Scientific classification
- Kingdom: Plantae
- Clade: Tracheophytes
- Clade: Angiosperms
- Clade: Eudicots
- Clade: Asterids
- Order: Asterales
- Family: Asteraceae
- Genus: Eupatorium
- Species: E. sessilifolium
- Binomial name: Eupatorium sessilifolium L.
- Synonyms: Eupatorium sessilifolium f. inciso-serratum Jenn. ; Eupatorium sessilifolium f. sessilifolium; Eupatorium sessilifolium var. brittonianum Porter ; Eupatorium sessilifolium var. sessilifolium L.; Eupatorium truncatum Mühlenb. ex Elliott; Eupatorium vaseyi Porter; Eupatorium truncatum Mühlenb. ex Elliott; Eupatorium vaseyi Porter; Uncasia sessilifolia (L.) Greene;

= Eupatorium sessilifolium =

- Genus: Eupatorium
- Species: sessilifolium
- Authority: L.
- Conservation status: G5
- Synonyms: Eupatorium sessilifolium f. inciso-serratum Jenn. , Eupatorium sessilifolium f. sessilifolium, Eupatorium sessilifolium var. brittonianum Porter , Eupatorium sessilifolium var. sessilifolium L., Eupatorium truncatum Mühlenb. ex Elliott, Eupatorium vaseyi Porter, Eupatorium truncatum Mühlenb. ex Elliott, Eupatorium vaseyi Porter, Uncasia sessilifolia (L.) Greene

Species of flowering plant

Eupatorium sessilifolium, commonly called upland boneset or sessile-leaved boneset, is a North American plant species in the family Asteraceae. It is native to the eastern and central United States, found from Maine south to North Carolina and Alabama, and west as far as Arkansas, Kansas, and Minnesota.

==Description==
Eupatorium sessilifolium is a perennial herb with stems that are sometimes more than 100 centimeters (40 inches) tall. They are produced from a woody underground caudice or short rhizome. The top of the stems, where the branching begins to the flower heads, have short hairs, while the lower part of the stems have no hairs. The leaves are arranged in opposite pairs and are toothed. The leaf bases are rounded and the leaves are sessile (lacking stalks), but they do not clasp around the stem. The foliage is dotted with glands. Eupatorium sessilifolium blooms in August and September (July in the southern part of its range), and the small inflorescences are branched and composed of widely spaced, tiny white flower heads in corymbiform (flat topped) arrays. The heads typically have five or six disc florets per head, but no ray florets.

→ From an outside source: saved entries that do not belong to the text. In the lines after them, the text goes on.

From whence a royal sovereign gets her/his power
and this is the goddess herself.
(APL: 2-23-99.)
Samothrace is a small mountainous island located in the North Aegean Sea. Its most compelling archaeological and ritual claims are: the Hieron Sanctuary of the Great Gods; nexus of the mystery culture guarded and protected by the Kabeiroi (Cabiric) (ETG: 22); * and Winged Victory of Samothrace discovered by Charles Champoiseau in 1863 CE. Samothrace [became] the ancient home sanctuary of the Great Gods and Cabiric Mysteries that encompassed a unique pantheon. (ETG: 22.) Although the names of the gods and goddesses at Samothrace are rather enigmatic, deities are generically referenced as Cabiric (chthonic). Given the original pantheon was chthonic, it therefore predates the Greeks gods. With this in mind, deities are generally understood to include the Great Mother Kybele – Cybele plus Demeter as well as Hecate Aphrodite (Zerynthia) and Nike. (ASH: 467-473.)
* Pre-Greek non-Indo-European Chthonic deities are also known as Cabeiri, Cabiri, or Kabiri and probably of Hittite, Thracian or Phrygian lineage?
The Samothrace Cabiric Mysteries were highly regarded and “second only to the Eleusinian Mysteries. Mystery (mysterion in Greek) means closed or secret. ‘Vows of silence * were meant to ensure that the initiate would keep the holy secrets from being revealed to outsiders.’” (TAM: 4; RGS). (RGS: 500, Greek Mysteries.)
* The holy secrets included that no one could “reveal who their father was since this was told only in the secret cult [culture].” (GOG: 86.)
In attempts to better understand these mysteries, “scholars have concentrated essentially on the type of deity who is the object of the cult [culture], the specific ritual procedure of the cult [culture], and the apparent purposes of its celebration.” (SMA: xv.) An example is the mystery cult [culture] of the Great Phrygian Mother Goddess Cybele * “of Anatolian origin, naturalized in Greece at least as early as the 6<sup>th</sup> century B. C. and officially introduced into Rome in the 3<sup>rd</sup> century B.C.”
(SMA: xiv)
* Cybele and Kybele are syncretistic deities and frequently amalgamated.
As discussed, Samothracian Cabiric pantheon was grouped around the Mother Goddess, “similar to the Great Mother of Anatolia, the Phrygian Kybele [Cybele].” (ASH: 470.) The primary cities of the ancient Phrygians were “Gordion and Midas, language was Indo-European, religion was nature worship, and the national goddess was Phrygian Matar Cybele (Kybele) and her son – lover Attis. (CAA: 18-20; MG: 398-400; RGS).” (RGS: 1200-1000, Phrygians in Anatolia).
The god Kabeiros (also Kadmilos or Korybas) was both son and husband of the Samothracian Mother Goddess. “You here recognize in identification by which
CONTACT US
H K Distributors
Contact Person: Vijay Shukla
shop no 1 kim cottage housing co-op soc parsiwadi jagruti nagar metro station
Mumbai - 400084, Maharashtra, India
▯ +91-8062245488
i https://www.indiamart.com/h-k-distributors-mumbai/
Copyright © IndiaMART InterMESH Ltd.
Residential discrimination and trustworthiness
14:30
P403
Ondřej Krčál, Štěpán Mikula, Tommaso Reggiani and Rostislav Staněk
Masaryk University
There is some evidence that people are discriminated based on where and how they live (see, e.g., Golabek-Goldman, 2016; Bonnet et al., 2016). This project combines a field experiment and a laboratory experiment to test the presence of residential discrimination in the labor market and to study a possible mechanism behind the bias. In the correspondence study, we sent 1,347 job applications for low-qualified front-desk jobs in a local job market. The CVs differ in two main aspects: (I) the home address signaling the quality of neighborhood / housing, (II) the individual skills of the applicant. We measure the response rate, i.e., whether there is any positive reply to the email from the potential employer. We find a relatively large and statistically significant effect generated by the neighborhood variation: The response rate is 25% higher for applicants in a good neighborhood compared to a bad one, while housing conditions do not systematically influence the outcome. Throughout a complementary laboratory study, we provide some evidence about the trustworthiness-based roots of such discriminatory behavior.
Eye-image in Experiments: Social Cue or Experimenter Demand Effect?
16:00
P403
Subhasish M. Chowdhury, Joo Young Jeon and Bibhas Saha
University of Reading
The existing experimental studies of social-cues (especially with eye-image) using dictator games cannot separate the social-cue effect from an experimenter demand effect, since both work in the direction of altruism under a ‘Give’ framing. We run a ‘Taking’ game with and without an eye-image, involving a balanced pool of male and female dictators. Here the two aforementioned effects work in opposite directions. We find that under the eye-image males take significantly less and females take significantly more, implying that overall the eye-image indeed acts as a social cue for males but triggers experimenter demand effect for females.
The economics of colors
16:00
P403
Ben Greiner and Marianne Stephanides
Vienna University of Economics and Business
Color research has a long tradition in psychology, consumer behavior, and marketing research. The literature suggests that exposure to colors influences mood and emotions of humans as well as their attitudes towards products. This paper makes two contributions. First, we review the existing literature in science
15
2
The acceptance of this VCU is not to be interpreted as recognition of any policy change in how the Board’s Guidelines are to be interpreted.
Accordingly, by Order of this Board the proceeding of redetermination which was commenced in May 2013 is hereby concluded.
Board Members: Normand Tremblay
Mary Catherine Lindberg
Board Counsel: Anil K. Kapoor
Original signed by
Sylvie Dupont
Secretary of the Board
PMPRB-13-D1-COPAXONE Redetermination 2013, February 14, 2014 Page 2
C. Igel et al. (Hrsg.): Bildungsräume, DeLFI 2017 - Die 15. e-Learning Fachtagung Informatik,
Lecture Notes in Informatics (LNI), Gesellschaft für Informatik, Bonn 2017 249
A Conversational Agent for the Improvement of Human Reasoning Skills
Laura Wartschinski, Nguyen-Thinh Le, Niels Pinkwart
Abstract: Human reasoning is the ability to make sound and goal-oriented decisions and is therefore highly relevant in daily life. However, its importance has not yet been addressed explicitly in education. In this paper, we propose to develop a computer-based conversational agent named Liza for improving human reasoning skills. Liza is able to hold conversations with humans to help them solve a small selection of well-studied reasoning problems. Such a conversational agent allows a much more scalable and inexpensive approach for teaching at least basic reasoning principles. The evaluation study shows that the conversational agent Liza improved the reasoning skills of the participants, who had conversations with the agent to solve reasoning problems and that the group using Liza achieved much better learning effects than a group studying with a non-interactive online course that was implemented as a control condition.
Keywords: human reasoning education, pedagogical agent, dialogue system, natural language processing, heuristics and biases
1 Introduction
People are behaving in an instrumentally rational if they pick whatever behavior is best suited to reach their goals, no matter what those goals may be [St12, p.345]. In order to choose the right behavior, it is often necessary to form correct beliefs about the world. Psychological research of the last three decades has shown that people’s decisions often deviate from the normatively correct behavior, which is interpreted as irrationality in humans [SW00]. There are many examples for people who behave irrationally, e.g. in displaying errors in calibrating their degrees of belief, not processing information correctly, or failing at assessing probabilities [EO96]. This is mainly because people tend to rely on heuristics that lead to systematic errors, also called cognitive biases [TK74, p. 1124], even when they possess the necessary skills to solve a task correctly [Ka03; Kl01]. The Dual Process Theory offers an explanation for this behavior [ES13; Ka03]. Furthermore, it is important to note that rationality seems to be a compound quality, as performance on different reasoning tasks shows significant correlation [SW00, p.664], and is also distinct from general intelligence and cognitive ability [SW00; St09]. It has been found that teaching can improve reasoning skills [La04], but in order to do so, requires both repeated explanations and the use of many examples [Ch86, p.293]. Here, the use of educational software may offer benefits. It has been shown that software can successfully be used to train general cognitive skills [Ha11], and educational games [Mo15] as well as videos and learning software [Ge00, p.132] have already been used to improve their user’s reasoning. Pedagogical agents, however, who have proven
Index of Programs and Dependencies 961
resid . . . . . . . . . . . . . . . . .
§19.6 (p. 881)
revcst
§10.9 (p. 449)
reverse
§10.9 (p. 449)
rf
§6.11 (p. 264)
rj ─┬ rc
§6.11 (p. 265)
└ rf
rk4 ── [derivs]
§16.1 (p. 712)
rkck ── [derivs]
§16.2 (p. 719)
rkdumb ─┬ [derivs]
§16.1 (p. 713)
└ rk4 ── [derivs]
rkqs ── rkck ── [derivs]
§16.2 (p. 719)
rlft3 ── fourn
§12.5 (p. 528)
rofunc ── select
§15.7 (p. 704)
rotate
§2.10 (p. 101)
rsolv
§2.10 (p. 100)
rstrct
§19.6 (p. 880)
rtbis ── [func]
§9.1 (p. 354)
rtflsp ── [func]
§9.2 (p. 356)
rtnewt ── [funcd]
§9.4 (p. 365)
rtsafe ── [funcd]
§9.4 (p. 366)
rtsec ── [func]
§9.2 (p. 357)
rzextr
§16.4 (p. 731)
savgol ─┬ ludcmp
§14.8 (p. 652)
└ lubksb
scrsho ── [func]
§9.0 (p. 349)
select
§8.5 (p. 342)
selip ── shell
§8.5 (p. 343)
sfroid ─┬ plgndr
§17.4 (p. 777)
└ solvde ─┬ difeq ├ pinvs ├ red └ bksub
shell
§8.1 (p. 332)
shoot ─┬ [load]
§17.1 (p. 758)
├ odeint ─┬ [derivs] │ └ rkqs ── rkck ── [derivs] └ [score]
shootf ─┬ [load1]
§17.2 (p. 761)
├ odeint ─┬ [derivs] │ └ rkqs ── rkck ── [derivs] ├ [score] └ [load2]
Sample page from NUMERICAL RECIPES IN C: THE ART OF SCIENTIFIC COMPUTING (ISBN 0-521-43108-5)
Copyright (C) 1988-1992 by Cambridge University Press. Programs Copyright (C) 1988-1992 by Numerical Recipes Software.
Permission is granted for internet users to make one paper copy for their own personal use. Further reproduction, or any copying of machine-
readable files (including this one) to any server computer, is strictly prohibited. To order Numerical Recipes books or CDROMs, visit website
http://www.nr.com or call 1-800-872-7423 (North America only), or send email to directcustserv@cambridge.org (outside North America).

==Habitat and distribution==
Eupatorium sessilifolium is found growing in open woods or edges of woods with soils that have good drainage and it is found uncommonly in prairie remnants.

Upland boneset is a threatened species in Michigan, and legally protected in that state. It is also a threatened species in Minnesota, where only a few populations exist in the extreme south eastern part of the state.

==Hybrids==
As is common in Eupatorium, E. sessilifolium can form hybrids with other species in the genus. In particular, Eupatorium godfreyanum is a hybrid of E. sessilifolium and Eupatorium rotundifolium (although it reproduces by apomixis and thus can be found outside the range of the two parent species).